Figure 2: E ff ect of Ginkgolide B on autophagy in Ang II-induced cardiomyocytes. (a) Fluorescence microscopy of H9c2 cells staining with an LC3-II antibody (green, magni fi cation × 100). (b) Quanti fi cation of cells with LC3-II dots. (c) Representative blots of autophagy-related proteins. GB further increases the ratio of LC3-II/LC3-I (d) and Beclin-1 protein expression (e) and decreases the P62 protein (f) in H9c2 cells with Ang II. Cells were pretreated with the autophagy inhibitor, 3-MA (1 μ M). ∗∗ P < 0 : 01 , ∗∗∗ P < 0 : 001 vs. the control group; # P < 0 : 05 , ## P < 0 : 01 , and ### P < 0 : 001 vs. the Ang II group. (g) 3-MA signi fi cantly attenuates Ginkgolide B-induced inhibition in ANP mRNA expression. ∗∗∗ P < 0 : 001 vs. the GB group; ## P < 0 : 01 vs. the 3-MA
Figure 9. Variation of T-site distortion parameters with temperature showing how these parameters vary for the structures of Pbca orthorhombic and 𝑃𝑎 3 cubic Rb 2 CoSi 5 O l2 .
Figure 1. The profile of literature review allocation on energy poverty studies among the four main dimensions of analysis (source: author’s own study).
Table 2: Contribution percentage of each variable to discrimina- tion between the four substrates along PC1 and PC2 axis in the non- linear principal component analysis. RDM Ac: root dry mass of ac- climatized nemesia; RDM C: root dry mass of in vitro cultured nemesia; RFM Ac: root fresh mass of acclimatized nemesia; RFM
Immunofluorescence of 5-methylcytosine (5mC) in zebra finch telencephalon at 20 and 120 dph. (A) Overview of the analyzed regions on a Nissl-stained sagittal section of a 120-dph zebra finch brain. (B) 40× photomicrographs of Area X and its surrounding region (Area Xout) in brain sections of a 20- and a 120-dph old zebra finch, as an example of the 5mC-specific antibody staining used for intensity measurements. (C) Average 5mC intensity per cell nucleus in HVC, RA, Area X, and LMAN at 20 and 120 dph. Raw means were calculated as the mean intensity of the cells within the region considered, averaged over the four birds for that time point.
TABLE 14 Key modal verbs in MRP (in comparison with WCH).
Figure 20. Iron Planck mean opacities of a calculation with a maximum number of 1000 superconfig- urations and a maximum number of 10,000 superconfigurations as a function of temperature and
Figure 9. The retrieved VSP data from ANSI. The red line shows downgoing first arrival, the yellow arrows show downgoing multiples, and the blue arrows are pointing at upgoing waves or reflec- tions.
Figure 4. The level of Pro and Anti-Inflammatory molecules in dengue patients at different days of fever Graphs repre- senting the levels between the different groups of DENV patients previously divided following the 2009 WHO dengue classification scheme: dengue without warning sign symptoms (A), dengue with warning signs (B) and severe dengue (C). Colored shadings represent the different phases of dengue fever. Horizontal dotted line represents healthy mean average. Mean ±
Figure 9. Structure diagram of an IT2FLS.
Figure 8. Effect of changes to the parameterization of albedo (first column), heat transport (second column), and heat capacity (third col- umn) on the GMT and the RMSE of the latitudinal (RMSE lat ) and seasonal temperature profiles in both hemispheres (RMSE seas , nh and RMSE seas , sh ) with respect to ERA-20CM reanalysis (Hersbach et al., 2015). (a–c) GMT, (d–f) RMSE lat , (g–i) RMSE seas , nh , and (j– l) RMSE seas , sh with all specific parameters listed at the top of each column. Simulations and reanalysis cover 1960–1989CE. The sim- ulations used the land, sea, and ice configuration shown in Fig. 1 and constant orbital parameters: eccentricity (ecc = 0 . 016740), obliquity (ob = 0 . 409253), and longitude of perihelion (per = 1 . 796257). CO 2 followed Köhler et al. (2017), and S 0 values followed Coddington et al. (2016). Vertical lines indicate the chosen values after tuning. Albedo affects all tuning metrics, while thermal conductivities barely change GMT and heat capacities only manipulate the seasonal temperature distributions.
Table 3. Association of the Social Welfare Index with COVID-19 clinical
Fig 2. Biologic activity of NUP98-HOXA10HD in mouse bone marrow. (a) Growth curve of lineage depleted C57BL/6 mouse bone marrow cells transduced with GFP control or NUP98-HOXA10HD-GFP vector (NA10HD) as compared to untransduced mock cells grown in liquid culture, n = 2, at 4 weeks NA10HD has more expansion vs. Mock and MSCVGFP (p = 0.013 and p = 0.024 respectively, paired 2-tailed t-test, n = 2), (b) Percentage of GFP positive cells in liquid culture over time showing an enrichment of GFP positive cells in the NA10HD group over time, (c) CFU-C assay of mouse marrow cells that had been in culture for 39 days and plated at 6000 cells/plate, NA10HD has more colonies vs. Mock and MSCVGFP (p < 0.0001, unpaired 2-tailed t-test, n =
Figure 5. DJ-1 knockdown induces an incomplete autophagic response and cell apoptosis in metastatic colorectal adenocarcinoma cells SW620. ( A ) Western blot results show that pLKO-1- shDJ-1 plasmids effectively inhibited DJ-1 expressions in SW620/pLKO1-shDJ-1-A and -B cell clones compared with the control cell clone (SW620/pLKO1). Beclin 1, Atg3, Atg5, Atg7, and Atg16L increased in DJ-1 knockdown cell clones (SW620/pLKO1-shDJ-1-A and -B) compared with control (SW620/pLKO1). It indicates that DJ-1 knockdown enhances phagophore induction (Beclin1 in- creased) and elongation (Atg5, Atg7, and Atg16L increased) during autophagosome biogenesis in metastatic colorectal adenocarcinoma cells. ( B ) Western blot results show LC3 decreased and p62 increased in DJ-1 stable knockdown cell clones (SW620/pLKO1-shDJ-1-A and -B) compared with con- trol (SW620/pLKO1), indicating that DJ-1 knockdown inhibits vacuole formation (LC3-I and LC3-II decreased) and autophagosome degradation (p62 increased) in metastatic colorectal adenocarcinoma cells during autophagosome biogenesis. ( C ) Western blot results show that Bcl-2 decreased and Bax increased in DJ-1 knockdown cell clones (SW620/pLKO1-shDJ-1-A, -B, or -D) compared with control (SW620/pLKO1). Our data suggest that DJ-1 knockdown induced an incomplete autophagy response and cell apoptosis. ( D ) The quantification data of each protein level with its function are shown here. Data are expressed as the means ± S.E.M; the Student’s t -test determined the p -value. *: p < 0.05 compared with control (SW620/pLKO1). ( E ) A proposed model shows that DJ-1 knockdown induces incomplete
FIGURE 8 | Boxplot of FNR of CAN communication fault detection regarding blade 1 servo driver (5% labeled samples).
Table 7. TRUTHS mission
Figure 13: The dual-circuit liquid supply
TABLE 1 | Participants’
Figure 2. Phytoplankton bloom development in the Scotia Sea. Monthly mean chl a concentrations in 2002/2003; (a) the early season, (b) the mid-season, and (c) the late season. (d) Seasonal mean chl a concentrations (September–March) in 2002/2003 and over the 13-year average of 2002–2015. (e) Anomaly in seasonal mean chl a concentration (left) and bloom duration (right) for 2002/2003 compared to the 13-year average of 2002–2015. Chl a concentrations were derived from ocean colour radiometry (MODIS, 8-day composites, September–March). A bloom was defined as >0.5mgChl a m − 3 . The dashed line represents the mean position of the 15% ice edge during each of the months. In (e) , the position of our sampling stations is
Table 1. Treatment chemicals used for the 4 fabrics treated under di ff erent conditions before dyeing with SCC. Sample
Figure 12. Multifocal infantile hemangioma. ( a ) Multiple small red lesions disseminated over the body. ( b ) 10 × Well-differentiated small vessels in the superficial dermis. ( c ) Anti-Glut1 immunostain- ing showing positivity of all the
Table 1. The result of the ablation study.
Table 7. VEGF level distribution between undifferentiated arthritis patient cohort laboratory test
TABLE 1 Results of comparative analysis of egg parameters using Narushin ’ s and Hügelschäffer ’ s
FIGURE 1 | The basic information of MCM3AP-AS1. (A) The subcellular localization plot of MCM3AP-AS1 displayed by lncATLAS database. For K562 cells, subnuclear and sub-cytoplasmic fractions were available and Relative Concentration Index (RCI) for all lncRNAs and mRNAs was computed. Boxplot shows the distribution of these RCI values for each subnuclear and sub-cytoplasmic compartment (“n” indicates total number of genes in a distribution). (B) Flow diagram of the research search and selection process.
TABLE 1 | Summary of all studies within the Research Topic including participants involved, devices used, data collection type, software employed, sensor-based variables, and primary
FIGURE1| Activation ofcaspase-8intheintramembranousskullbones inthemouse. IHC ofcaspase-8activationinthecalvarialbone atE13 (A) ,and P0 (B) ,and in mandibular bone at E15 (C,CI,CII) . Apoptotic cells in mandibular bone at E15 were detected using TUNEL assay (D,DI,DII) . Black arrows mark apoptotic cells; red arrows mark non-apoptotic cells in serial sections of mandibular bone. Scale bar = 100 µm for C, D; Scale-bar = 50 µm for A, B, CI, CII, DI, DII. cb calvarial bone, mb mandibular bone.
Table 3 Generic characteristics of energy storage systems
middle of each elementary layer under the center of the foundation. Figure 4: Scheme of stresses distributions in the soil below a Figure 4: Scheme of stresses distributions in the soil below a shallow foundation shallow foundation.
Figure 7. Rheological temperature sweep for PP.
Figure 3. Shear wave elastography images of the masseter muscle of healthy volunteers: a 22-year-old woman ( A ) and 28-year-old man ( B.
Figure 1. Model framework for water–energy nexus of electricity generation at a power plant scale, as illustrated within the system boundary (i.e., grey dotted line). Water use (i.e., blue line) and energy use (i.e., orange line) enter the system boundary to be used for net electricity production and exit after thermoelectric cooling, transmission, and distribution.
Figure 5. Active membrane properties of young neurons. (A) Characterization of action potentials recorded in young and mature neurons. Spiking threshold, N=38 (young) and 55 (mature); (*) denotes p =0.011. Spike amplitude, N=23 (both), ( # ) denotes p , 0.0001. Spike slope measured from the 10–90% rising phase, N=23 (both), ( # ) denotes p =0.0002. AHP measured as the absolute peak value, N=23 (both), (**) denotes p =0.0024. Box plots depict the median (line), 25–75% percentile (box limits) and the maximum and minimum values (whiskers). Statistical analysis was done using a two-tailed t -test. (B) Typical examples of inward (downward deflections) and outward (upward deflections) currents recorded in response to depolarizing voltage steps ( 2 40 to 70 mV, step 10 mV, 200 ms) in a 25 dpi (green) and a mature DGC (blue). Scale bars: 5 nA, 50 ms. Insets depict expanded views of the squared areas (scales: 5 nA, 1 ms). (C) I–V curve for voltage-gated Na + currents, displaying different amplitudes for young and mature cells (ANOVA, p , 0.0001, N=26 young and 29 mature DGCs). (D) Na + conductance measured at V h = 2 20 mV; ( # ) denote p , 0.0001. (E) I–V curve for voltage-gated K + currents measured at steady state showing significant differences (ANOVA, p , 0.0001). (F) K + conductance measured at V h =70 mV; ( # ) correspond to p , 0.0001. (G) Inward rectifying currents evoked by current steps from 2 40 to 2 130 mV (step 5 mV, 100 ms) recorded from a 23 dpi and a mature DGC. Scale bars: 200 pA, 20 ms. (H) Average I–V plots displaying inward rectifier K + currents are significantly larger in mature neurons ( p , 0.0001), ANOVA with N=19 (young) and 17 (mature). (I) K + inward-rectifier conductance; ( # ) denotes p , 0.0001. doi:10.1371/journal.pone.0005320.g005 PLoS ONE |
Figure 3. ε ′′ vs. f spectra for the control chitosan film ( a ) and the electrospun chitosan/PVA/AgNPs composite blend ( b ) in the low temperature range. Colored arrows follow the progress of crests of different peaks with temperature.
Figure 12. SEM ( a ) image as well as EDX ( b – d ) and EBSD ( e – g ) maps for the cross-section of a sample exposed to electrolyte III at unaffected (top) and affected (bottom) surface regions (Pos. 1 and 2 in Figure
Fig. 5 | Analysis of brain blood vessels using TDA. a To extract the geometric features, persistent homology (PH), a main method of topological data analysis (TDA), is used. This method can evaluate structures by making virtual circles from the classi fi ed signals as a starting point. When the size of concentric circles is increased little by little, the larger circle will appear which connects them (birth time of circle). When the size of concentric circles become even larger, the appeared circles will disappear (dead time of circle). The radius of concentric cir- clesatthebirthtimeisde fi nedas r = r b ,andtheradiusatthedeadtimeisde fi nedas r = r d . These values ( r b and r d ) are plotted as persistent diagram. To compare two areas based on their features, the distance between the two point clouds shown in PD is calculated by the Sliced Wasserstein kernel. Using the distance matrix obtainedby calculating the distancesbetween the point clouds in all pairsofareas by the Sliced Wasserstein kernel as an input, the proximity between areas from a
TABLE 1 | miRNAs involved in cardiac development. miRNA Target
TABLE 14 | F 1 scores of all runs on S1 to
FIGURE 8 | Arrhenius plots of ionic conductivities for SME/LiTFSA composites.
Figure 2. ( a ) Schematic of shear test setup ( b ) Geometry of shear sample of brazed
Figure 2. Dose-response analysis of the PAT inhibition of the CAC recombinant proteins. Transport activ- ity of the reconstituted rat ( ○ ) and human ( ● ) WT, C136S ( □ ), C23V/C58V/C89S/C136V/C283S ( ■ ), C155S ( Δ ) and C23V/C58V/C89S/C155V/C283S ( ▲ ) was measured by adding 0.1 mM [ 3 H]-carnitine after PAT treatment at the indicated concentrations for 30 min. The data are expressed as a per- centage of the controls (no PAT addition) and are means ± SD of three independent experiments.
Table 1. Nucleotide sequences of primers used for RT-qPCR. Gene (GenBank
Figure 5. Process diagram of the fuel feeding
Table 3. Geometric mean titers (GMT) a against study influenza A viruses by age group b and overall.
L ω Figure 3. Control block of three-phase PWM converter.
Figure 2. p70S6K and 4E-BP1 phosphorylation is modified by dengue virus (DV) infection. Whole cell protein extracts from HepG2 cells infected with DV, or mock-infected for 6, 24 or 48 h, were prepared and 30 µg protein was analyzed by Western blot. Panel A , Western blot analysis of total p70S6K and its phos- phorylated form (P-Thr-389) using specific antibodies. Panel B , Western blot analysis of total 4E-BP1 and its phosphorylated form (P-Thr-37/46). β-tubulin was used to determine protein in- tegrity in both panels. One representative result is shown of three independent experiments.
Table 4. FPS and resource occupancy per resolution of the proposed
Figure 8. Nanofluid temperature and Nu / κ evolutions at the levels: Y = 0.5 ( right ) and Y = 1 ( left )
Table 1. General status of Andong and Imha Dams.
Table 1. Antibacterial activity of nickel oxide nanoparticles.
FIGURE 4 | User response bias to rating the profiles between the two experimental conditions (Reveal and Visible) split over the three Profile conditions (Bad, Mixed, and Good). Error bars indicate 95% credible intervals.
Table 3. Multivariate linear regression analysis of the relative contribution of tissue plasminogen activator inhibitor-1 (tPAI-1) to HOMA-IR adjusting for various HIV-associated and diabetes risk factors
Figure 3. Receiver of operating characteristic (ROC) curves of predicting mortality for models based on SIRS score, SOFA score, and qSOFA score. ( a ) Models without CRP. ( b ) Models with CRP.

Task instructions |
Word for word, restate the lines of the listing above starting at the line with "Table 1. Treatment" and ending at the line with "Table 1. The result of the ablation study.", and nothing outside them.

Result of this exercise |
Table 1. Treatment chemicals used for the 4 fabrics treated under di ff erent conditions before dyeing with SCC. Sample
Figure 12. Multifocal infantile hemangioma. ( a ) Multiple small red lesions disseminated over the body. ( b ) 10 × Well-differentiated small vessels in the superficial dermis. ( c ) Anti-Glut1 immunostain- ing showing positivity of all the
Table 1. The result of the ablation study.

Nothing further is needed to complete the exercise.